• [Data excerpts]:
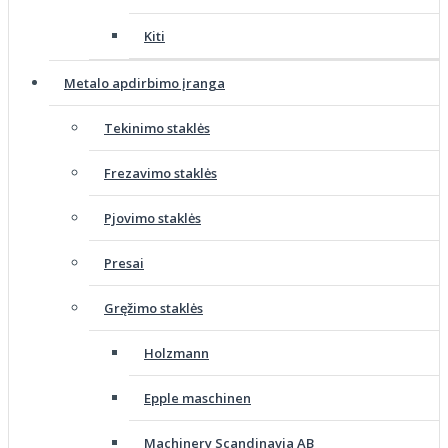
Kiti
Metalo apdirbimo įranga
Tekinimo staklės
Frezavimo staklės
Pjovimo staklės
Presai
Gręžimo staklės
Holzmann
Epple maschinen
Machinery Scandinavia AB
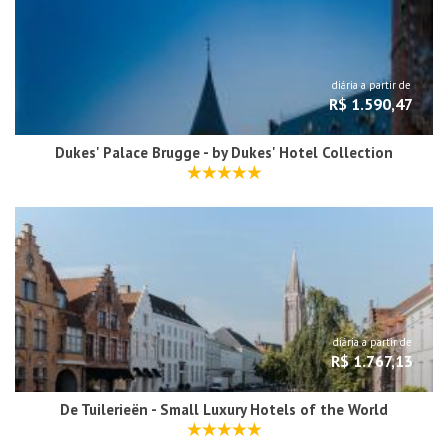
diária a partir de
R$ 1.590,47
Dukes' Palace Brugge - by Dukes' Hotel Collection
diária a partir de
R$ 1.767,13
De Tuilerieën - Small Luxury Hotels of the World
...
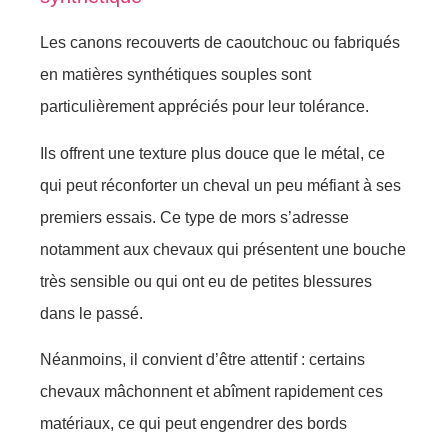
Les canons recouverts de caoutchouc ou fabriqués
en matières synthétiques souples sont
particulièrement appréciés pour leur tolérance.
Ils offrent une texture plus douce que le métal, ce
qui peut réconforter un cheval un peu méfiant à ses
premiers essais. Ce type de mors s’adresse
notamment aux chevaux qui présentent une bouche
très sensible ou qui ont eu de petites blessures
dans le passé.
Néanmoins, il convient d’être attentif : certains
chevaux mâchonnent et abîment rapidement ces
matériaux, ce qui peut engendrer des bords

• [What you are asked to do]:
Please count the lines in the records above that contain the string "staklės", with case counting, and reply with only that number.

• [Solution]:
4